- _DIRECTIVE_
Render every line of text in the data below as a Markdown table with two columns, "No." for the row number and "Line" for the text. Leave out blank lines.

Items from a dataset:
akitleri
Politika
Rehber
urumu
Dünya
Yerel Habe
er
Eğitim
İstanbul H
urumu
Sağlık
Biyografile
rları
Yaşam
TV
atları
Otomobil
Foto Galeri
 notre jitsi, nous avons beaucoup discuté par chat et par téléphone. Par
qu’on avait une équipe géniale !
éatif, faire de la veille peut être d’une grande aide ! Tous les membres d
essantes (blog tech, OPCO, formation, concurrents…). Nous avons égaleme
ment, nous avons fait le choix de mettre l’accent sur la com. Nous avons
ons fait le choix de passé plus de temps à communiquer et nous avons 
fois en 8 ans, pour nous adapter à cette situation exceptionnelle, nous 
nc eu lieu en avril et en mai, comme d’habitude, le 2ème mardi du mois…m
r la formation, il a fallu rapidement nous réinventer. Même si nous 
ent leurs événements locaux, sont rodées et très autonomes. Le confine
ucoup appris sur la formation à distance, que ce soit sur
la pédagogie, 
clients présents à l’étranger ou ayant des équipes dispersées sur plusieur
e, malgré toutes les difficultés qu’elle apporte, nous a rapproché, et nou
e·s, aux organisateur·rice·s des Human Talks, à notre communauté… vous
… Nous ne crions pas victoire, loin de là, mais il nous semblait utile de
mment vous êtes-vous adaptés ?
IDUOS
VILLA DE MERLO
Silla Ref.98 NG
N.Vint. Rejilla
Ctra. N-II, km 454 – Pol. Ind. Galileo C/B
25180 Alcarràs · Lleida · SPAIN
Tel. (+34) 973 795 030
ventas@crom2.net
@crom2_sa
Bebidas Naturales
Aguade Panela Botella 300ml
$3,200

- _ANSWER TO THIS TASK_
| No. | Line |
|---|---|
| 1 | akitleri |
| 2 | Politika |
| 3 | Rehber |
| 4 | urumu |
| 5 | Dünya |
| 6 | Yerel Habe |
| 7 | er |
| 8 | Eğitim |
| 9 | İstanbul H |
| 10 | urumu |
| 11 | Sağlık |
| 12 | Biyografile |
| 13 | rları |
| 14 | Yaşam |
| 15 | TV |
| 16 | atları |
| 17 | Otomobil |
| 18 | Foto Galeri |
| 19 |  notre jitsi, nous avons beaucoup discuté par chat et par téléphone. Par |
| 20 | qu’on avait une équipe géniale ! |
| 21 | éatif, faire de la veille peut être d’une grande aide ! Tous les membres d |
| 22 | essantes (blog tech, OPCO, formation, concurrents…). Nous avons égaleme |
| 23 | ment, nous avons fait le choix de mettre l’accent sur la com. Nous avons |
| 24 | ons fait le choix de passé plus de temps à communiquer et nous avons  |
| 25 | fois en 8 ans, pour nous adapter à cette situation exceptionnelle, nous  |
| 26 | nc eu lieu en avril et en mai, comme d’habitude, le 2ème mardi du mois…m |
| 27 | r la formation, il a fallu rapidement nous réinventer. Même si nous  |
| 28 | ent leurs événements locaux, sont rodées et très autonomes. Le confine |
| 29 | ucoup appris sur la formation à distance, que ce soit sur |
| 30 | la pédagogie,  |
| 31 | clients présents à l’étranger ou ayant des équipes dispersées sur plusieur |
| 32 | e, malgré toutes les difficultés qu’elle apporte, nous a rapproché, et nou |
| 33 | e·s, aux organisateur·rice·s des Human Talks, à notre communauté… vous |
| 34 | … Nous ne crions pas victoire, loin de là, mais il nous semblait utile de |
| 35 | mment vous êtes-vous adaptés ? |
| 36 | IDUOS |
| 37 | VILLA DE MERLO |
| 38 | Silla Ref.98 NG |
| 39 | N.Vint. Rejilla |
| 40 | Ctra. N-II, km 454 – Pol. Ind. Galileo C/B |
| 41 | 25180 Alcarràs · Lleida · SPAIN |
| 42 | Tel. (+34) 973 795 030 |
| 43 | ventas@crom2.net |
| 44 | @crom2_sa |
| 45 | Bebidas Naturales |
| 46 | Aguade Panela Botella 300ml |
| 47 | $3,200 |